EXERCISE BRIEF → Identify each line in the records below that contains the word "utilisation" and copy those lines.

Collected data
################
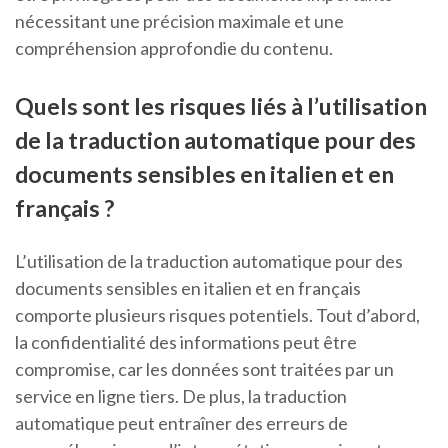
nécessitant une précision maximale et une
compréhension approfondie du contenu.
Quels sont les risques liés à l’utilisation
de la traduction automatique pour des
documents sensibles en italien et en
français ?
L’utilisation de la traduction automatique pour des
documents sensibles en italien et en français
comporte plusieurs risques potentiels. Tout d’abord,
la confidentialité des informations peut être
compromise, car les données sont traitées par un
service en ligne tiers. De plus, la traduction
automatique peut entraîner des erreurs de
################
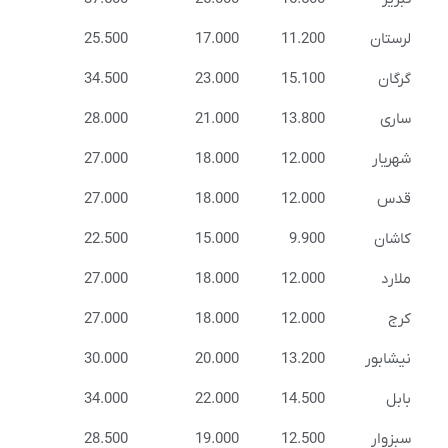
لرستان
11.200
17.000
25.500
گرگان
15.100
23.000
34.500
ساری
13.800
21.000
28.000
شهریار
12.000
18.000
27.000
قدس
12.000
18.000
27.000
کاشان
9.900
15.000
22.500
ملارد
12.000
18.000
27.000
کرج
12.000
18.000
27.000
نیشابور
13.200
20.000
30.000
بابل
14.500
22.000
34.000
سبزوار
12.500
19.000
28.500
################
WRITTEN ANSWER →
Quels sont les risques liés à l’utilisation
L’utilisation de la traduction automatique pour des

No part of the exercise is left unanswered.